- Data listing

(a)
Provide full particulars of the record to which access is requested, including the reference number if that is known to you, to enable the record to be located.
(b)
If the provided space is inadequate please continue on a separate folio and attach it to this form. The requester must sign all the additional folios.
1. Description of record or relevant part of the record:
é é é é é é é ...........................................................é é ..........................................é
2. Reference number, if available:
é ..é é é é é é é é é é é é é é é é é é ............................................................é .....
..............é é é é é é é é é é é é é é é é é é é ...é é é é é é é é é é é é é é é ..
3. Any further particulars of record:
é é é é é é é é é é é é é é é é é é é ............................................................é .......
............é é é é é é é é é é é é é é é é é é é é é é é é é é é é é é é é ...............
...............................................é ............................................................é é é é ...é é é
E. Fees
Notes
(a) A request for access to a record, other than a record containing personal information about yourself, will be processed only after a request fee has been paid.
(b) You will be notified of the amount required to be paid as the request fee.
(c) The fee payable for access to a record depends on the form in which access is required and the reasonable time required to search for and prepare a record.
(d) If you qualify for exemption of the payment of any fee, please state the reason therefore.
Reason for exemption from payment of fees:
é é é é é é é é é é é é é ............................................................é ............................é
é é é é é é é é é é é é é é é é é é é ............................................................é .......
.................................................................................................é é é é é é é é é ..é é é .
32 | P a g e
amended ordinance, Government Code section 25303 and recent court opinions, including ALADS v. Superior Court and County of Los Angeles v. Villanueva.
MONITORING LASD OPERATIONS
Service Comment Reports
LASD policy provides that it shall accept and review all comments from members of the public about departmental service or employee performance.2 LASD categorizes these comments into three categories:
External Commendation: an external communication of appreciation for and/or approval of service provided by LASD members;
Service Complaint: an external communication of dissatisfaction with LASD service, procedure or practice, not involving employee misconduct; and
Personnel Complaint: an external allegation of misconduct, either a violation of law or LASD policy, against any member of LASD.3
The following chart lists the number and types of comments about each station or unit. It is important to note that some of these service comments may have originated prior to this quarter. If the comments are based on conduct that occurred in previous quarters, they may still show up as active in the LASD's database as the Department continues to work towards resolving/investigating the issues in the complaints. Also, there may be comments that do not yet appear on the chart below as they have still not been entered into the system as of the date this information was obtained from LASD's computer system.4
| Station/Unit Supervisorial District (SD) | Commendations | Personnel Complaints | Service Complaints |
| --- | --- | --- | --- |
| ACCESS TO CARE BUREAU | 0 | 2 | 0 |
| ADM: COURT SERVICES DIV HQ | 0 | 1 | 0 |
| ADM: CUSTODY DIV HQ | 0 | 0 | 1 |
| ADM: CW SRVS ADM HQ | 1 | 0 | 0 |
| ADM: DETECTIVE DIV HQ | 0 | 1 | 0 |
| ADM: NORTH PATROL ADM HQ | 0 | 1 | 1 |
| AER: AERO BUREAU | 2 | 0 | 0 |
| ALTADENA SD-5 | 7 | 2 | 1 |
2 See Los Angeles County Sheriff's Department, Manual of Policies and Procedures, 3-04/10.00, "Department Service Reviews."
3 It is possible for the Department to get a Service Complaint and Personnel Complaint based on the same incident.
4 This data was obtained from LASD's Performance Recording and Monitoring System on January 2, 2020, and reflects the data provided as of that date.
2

- Exercise description
Wherever the word "about" appears in a line of the data, copy that line.

- Answer for this exercise
(a) A request for access to a record, other than a record containing personal information about yourself, will be processed only after a request fee has been paid.
LASD policy provides that it shall accept and review all comments from members of the public about departmental service or employee performance.2 LASD categorizes these comments into three categories:
The following chart lists the number and types of comments about each station or unit. It is important to note that some of these service comments may have originated prior to this quarter. If the comments are based on conduct that occurred in previous quarters, they may still show up as active in the LASD's database as the Department continues to work towards resolving/investigating the issues in the complaints. Also, there may be comments that do not yet appear on the chart below as they have still not been entered into the system as of the date this information was obtained from LASD's computer system.4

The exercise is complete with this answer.